(Stored data entries)
====

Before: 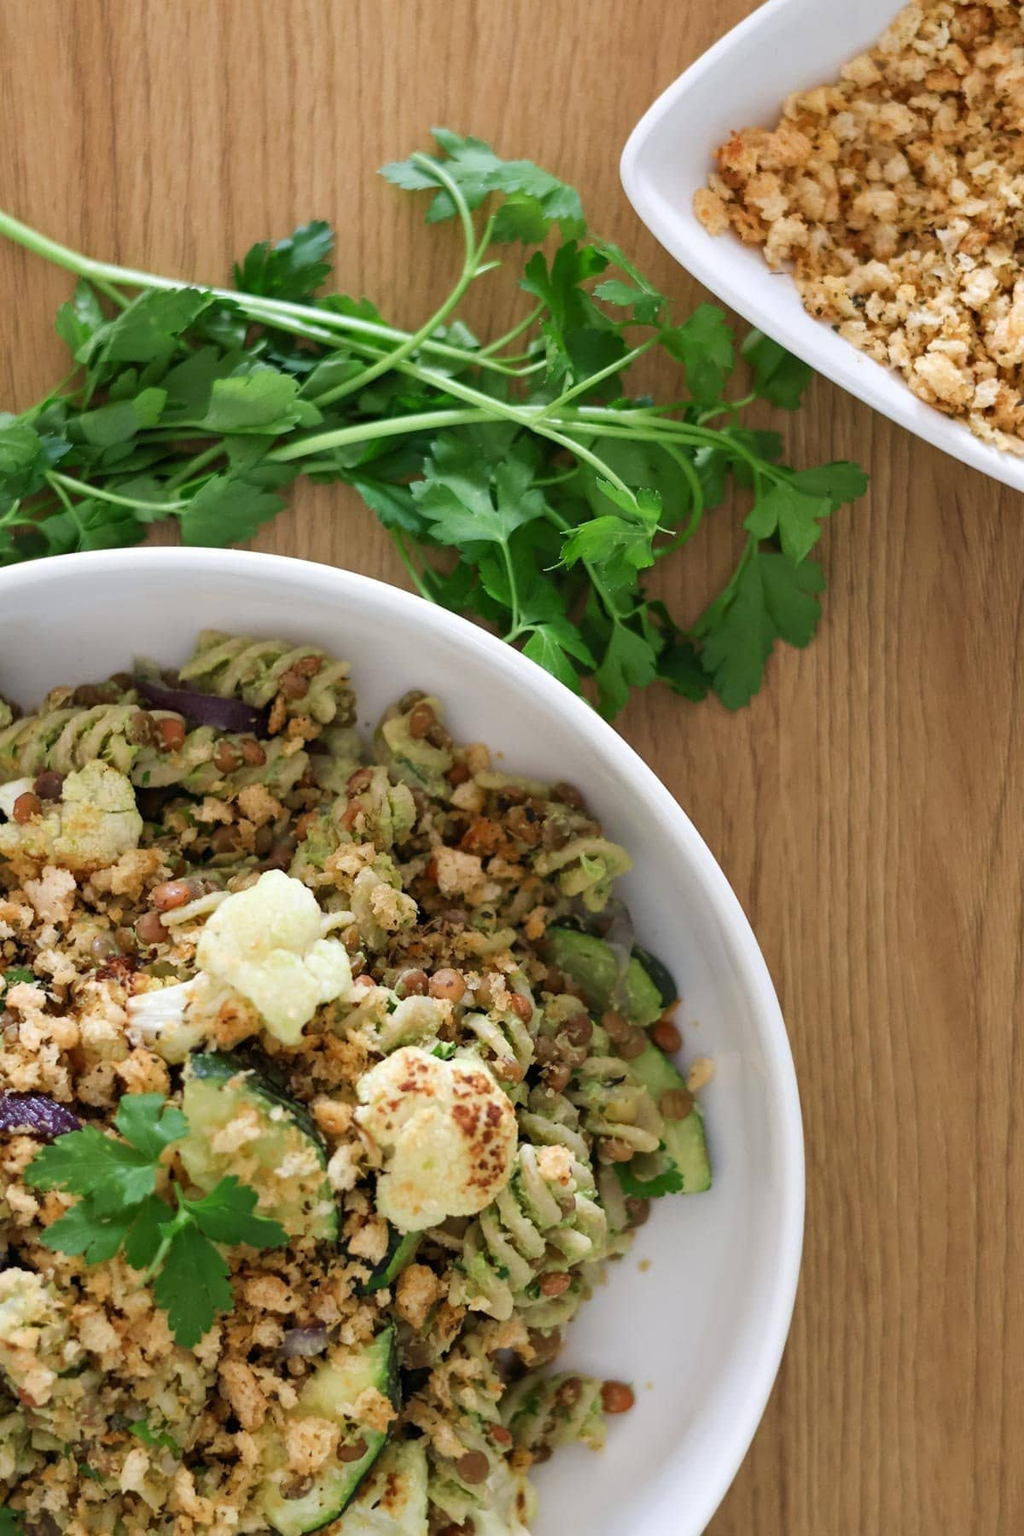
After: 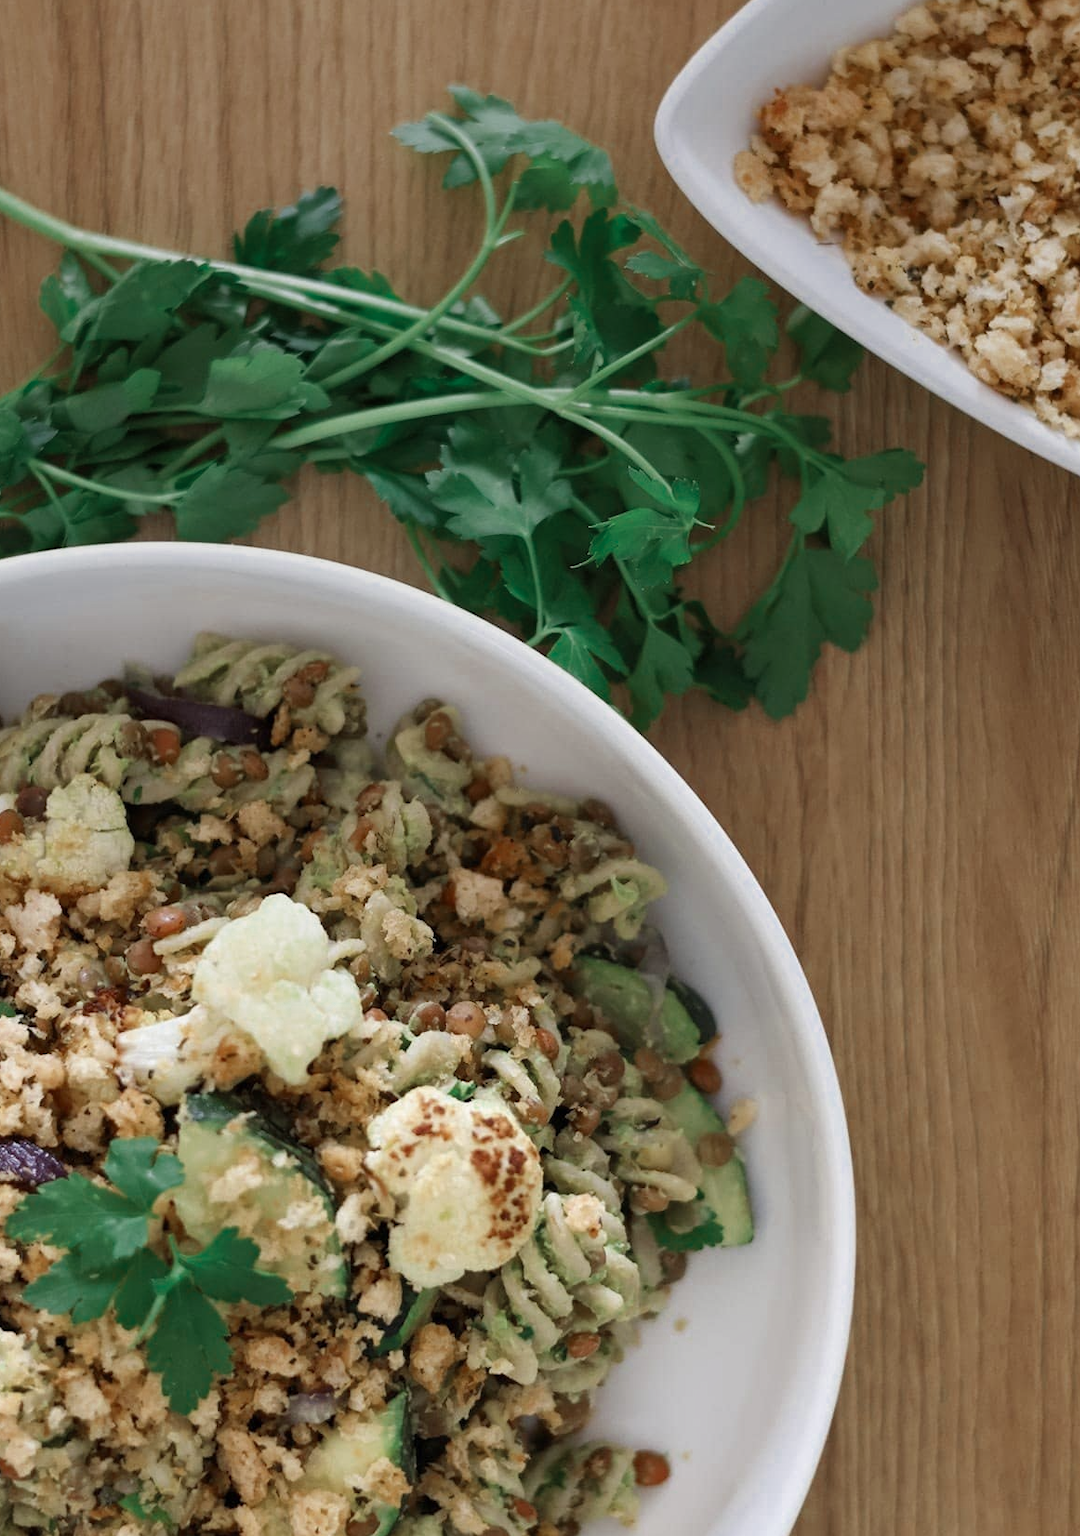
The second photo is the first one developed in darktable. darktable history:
graduated density: on, module defaults
color zones: curves: ch0 [(0, 0.5) (0.125, 0.4) (0.25, 0.5) (0.375, 0.4) (0.5, 0.4) (0.625, 0.35) (0.75, 0.35) (0.875, 0.5)]; ch1 [(0, 0.35) (0.125, 0.45) (0.25, 0.35) (0.375, 0.35) (0.5, 0.35) (0.625, 0.35) (0.75, 0.45) (0.875, 0.35)]; ch2 [(0, 0.6) (0.125, 0.5) (0.25, 0.5) (0.375, 0.6) (0.5, 0.6) (0.625, 0.5) (0.75, 0.5) (0.875, 0.5)]
crop: left 1.964%, top 3.251%, right 1.122%, bottom 4.933%
tone equalizer: on, module defaults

====

▶ [Exercise description]: Reproduce the text lines of these records with each "module defaults" changed to "default parameters" and everything else unchanged. Leave out the pictures.

▶ [Result of this task]:
Before: 
After: 
The second photo is the first one developed in darktable. darktable history:
graduated density: on, default parameters
color zones: curves: ch0 [(0, 0.5) (0.125, 0.4) (0.25, 0.5) (0.375, 0.4) (0.5, 0.4) (0.625, 0.35) (0.75, 0.35) (0.875, 0.5)]; ch1 [(0, 0.35) (0.125, 0.45) (0.25, 0.35) (0.375, 0.35) (0.5, 0.35) (0.625, 0.35) (0.75, 0.45) (0.875, 0.35)]; ch2 [(0, 0.6) (0.125, 0.5) (0.25, 0.5) (0.375, 0.6) (0.5, 0.6) (0.625, 0.5) (0.75, 0.5) (0.875, 0.5)]
crop: left 1.964%, top 3.251%, right 1.122%, bottom 4.933%
tone equalizer: on, default parameters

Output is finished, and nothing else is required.